La richiesta riguardava la ricostituzione del rapporto di lavoro con il datore originario, ritenendo non genuino il contratto di appalto con il nuovo soggetto e lamentando la violazione della clausola di salvaguardia prevista dall’art. 6 dell’Accordo Sindacale del 23 marzo 2009.

1) Il caso e i rilievi della Cassazione sull’appalto "leggero"

I lavoratori coinvolti avevano inizialmente svolto l’attività di recupero crediti all’interno dell’azienda cedente, che successivamente aveva affidato il servizio a un’impresa terza, determinando il passaggio alle dipendenze di quest’ultima ai sensi dell’art. 2112 del codice civile. 

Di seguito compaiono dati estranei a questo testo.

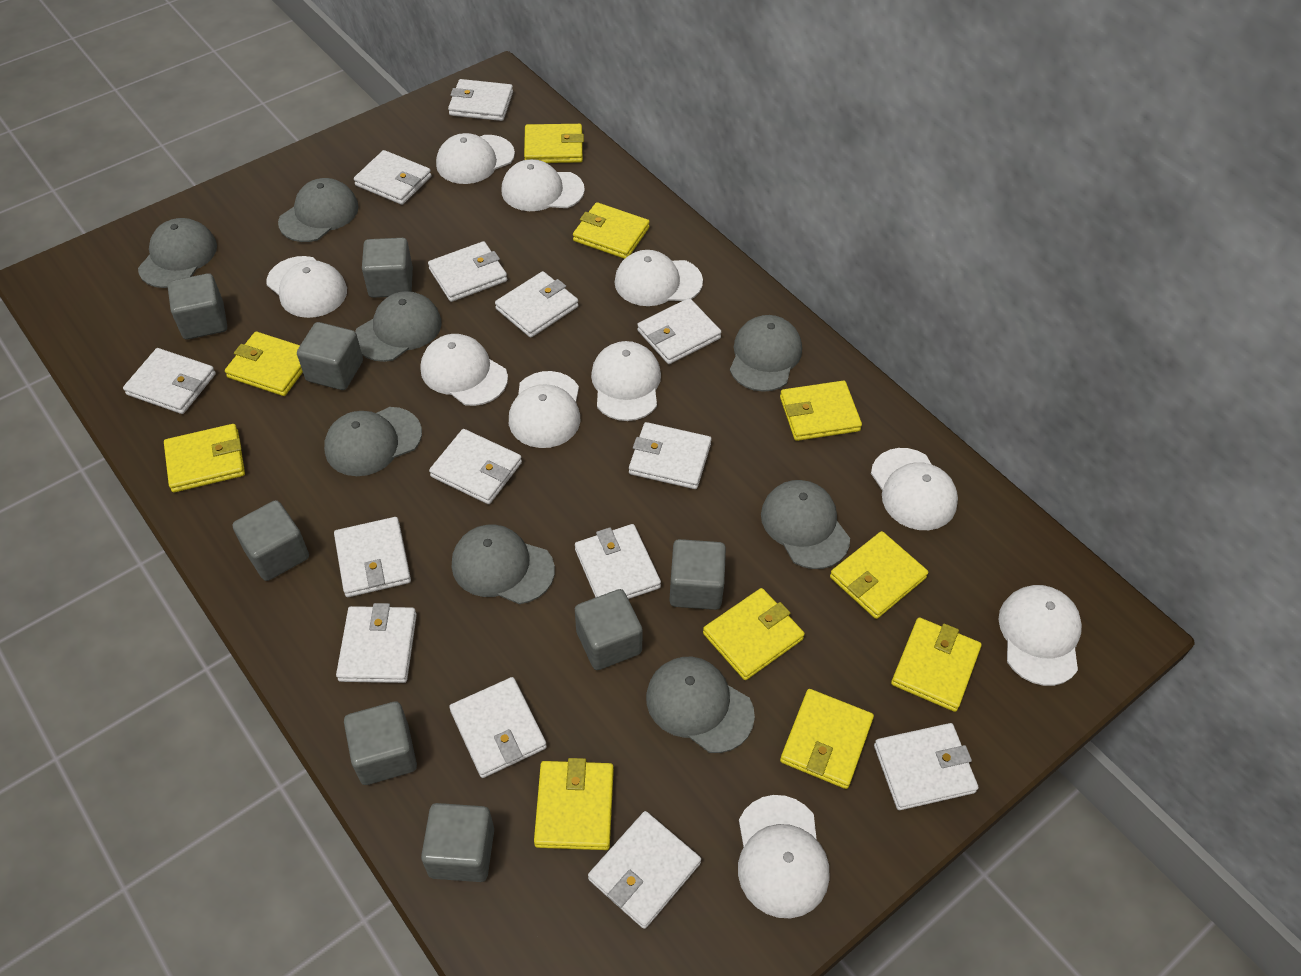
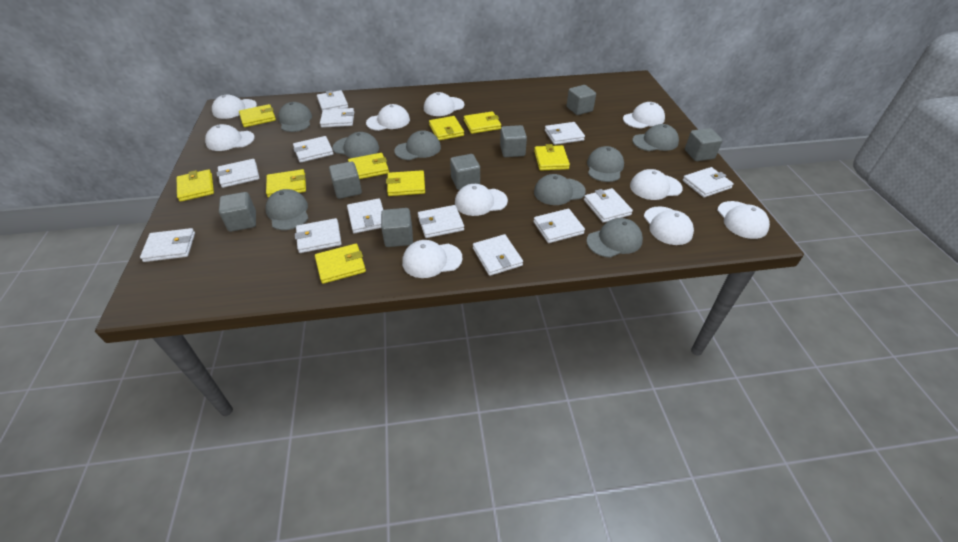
grey cube: [168,273,227,340] [233,500,309,581] [297,322,363,390] [344,702,417,785] [362,238,413,298] [421,803,494,882] [575,589,643,670] [669,539,726,610] = 8 -> [219,192,256,232] [329,161,362,199] [381,208,413,247] [450,154,480,190] [500,125,527,157] [566,85,596,115] [685,128,723,161] = 7
white wallet: [123,348,216,414] [334,517,411,597] [336,603,417,683] [354,150,431,205] [428,241,507,302] [429,429,522,504] [448,79,513,121] [449,677,547,778] [495,271,579,338] [575,524,661,599] [588,811,701,929] [629,422,712,489] [637,298,721,364] [874,723,978,810] = 14 -> [140,228,195,262] [217,159,259,188] [293,136,334,163] [295,218,342,253] [317,90,348,111] [320,108,354,128] [347,198,383,233] [418,205,464,238] [473,234,523,276] [534,209,585,243] [545,122,585,145] [584,188,633,223] [683,167,734,197] = 13
yellow wallet: [164,424,245,492] [225,332,303,396] [524,124,584,163] [534,758,614,850] [573,202,650,259] [703,588,805,680] [780,381,862,441] [780,689,874,789] [830,531,928,619] [891,617,982,712] = 10 -> [177,169,214,202] [239,104,276,127] [266,169,306,198] [315,244,366,284] [348,153,389,179] [386,170,425,196] [429,116,464,140] [464,111,501,134] [534,144,570,171] = 9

Secondo quanto dedotto, il soggetto subentrato non avrebbe operato in piena autonomia, ma sotto il controllo organizzativo e gestionale del precedente datore di lavoro.

Sia in primo che in secondo grado, le istanze erano state rigettate: i giudici avevano ritenuto legittimo l’appalto e infondata la pretesa fondata sulla clausola sindacale, non ritenuta vincolante nei singoli rapporti individuali di lavoro.

La Suprema Corte ha riconosciuto la fondatezza di molte delle censure sollevate dai ricorrenti. In particolare, ha evidenziato che l’appalto in questione non poteva essere qualificato come “leggero” sulla base del solo numero elevato di addetti trasferiti, della loro professionalità e del valore delle retribuzioni. 

Ai sensi dell’art. 29, comma 1, del D.Lgs. n. 276/2003, un appalto è genuino solo se l’appaltatore:

  1. è dotato di una reale autonomia organizzativa, 
  2. utilizza propri mezzi, 
  3. assume il rischio d’impresa e 
  4. dirige effettivamente il personale.

Secondo la Cassazione, andava valutata la coesione funzionale del gruppo ceduto, il possesso di un know-how specifico e soprattutto il grado di dipendenza gestionale del nuovo datore dal precedente. Elementi di prova rilevanti, come l’obbligo per i dipendenti di rivolgersi ancora al soggetto cedente per ferie e permessi, erano stati esclusi dalla Corte d’appello in maniera immotivata, pur trattandosi di circostanze potenzialmente decisive per dimostrare l’assenza di autonomia gestionale.

Inoltre, la Corte ha ritenuto erronea la decisione dei giudici di merito di non ammettere prove testimoniali offerte, alcune delle quali specifiche e circostanziate, nonché supportate da documentazione, e finalizzate a dimostrare la gestione operativa da parte dell’impresa committente.

2) Il rinvio e i principi affermati dalla Corte

Accogliendo cinque dei sette motivi di ricorso, la Cassazione ha cassato la sentenza impugnata e rinviato la causa alla Corte d’Appello competente, in diversa composizione, per un nuovo esame alla luce dei principi enunciati. È stato chiarito che nei contratti di appalto "leggero"  o ad alta intensità di manodopera è necessario verificare con rigore l’effettiva autonomia dell’appaltatore e il contenuto concreto della prestazione.

Con questa pronuncia, si rafforza l’orientamento giurisprudenziale volto a evitare che operazioni formalmente configurate come appalti si traducano, in sostanza, in mere esternalizzazioni di personale prive di autonomia organizzativa. La verifica sostanziale dei poteri esercitati sul personale coinvolto assume un ruolo centrale nel giudizio di legittimità.

La causa, ora, dovrà essere riesaminata con attenzione alla reale struttura e funzionamento del servizio ceduto, valutando se sussistano i requisiti richiesti dalla normativa per escludere ipotesi di codatorialità o interposizione illecita.